The early post-Soviet years were a wild and woolly time in Russia, with a mad grab for ownership and control of previously state-owned property. During the 1990s, Russia’s famous oligarchs emerged, some of the richest and, in many cases, most ruthless, businessmen on the planet. Yet, Conradi notes, the early post-Soviet years also “created more losers than winners, and it took years before living standards drew level even with the last years of the Soviet era. Many people, especially members of the older generations, still felt a sense not so much of liberation but rather of disorientation after so much of what they had been brought up to believe in had been denounced as a lie. There was a feeling of wasted lives, of humiliation and wounded pride” (p.98).

→ **Extracted data**

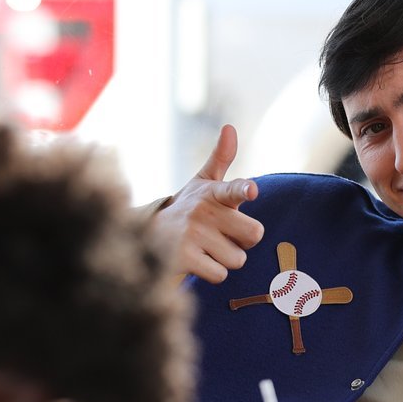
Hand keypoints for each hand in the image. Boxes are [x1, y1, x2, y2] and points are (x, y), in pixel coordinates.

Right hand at [149, 125, 263, 282]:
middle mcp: (202, 211)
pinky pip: (220, 274)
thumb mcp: (203, 182)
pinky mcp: (183, 258)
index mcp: (213, 192)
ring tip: (206, 247)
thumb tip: (229, 127)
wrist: (148, 236)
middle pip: (254, 234)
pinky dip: (212, 272)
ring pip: (238, 259)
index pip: (233, 189)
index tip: (252, 191)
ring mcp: (191, 235)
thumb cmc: (188, 209)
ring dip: (226, 259)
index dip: (244, 190)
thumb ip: (221, 158)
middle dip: (244, 240)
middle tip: (225, 234)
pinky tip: (197, 261)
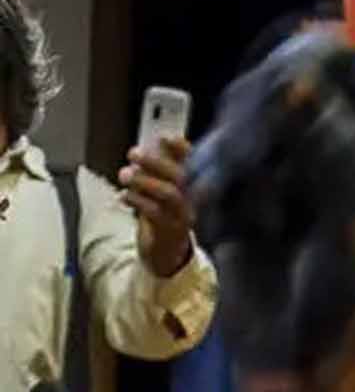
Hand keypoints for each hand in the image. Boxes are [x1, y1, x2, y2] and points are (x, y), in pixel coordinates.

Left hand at [119, 135, 194, 276]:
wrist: (166, 254)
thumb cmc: (162, 216)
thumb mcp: (161, 187)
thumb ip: (160, 165)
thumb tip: (159, 140)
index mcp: (190, 186)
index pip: (192, 162)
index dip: (181, 149)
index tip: (165, 137)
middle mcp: (190, 200)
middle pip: (181, 177)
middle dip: (156, 162)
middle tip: (133, 154)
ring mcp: (181, 216)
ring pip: (170, 194)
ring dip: (144, 181)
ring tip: (125, 175)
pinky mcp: (168, 232)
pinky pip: (155, 214)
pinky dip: (137, 201)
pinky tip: (124, 196)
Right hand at [192, 0, 354, 391]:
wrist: (324, 388)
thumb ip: (340, 150)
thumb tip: (306, 74)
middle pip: (315, 65)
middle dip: (293, 101)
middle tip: (284, 158)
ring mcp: (299, 161)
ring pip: (258, 103)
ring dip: (256, 155)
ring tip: (267, 216)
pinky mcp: (246, 186)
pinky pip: (218, 155)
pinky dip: (226, 192)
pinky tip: (242, 232)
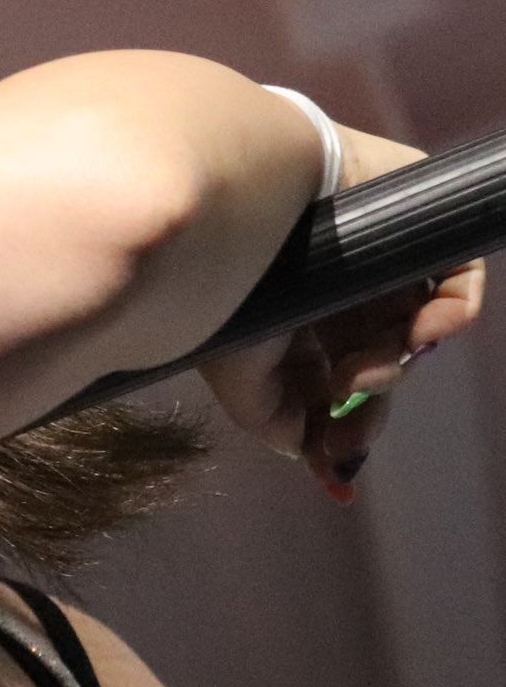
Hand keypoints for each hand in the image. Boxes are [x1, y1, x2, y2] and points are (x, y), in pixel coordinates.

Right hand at [194, 122, 486, 502]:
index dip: (340, 432)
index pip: (335, 385)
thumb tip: (313, 451)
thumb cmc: (229, 289)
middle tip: (349, 424)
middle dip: (367, 405)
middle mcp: (342, 294)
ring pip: (415, 331)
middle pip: (380, 366)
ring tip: (366, 368)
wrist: (245, 208)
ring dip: (397, 366)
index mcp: (298, 324)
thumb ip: (277, 423)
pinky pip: (457, 282)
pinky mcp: (417, 228)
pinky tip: (422, 336)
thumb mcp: (241, 379)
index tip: (339, 478)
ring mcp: (382, 261)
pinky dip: (450, 317)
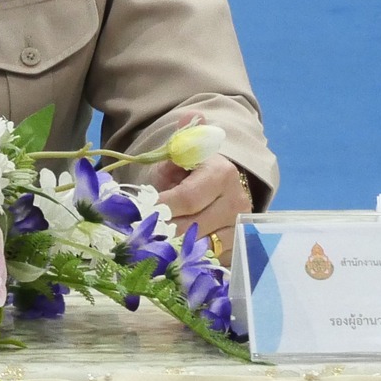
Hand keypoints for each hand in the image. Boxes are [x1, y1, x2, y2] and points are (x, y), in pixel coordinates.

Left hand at [151, 151, 251, 266]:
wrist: (217, 187)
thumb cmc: (191, 171)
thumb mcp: (181, 155)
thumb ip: (178, 144)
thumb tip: (185, 119)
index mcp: (222, 174)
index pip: (187, 198)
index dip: (161, 207)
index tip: (140, 212)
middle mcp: (237, 202)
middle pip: (192, 226)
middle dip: (163, 230)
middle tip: (141, 233)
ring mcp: (240, 228)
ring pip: (200, 248)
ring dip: (174, 248)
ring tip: (154, 244)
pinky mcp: (238, 249)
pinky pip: (209, 261)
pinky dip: (189, 259)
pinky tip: (173, 254)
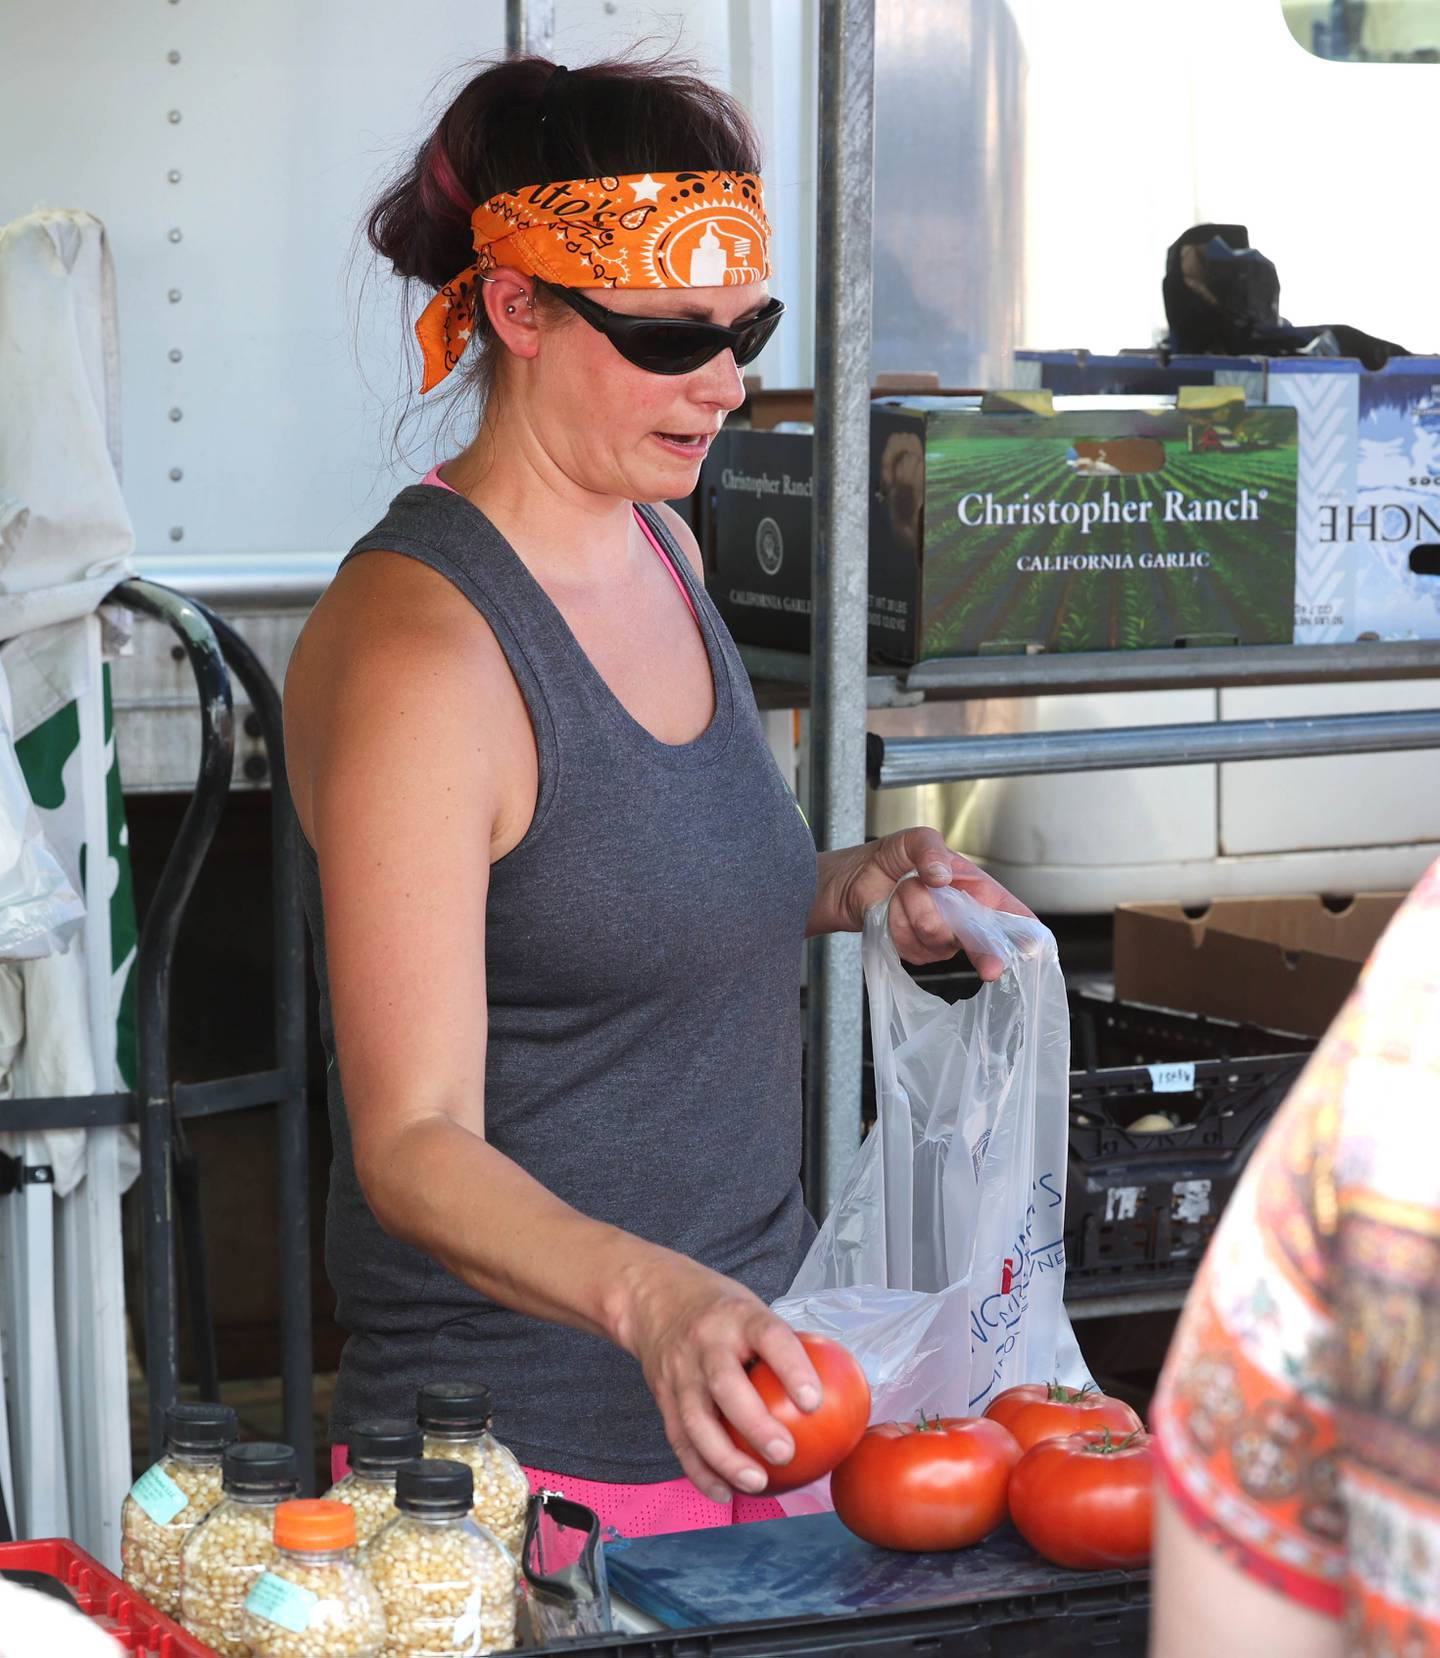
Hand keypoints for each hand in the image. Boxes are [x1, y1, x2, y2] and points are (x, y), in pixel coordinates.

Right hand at [614, 1250, 821, 1502]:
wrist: (655, 1298)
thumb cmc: (719, 1309)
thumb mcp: (752, 1309)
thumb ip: (784, 1346)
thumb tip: (838, 1388)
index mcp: (737, 1316)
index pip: (768, 1337)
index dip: (792, 1367)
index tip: (814, 1401)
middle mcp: (705, 1343)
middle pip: (726, 1385)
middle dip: (755, 1424)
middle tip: (786, 1453)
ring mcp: (679, 1371)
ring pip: (696, 1420)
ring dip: (725, 1458)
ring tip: (757, 1483)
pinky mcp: (663, 1397)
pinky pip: (679, 1440)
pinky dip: (700, 1471)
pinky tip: (724, 1492)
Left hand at [827, 827, 1034, 979]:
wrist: (853, 881)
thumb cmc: (890, 857)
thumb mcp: (913, 839)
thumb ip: (929, 849)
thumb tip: (940, 876)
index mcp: (975, 888)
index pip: (1009, 913)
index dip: (1023, 931)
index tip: (1032, 946)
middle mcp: (964, 917)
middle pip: (984, 941)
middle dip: (985, 952)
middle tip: (992, 968)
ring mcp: (942, 938)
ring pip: (940, 938)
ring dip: (915, 910)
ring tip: (904, 890)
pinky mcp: (918, 952)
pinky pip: (913, 946)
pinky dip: (897, 924)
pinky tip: (892, 911)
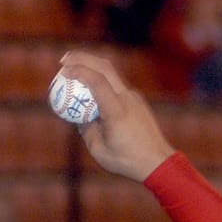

→ **Exercise instructions**
Pick up the passage on post-Soviet Russia after its final sentence and carry it forward.

→ **Exercise output**
Conradi nonetheless gives Russia’s first post-Soviet president, Boris Yeltsin — a “charismatic larger-than-life figure whose ruddy cheeks betrayed his weakness for alcohol” (p.3) — high marks for avoiding the type of ethnic and nationalist violence that ravaged the former Yugoslavia during the 1990s. Yeltsin also steered a new constitution through to adoption by referendum, representing a “break with Soviet practice by, among other things, abolishing the leading role of the Communist (or indeed, any other) Party and guaranteeing a pluralistic political system” (p.47). Although George H.W. Bush was the American president when the Soviet Union dissolved and Yeltsin rose to power, most of the Yeltsin years corresponded to the Clinton years.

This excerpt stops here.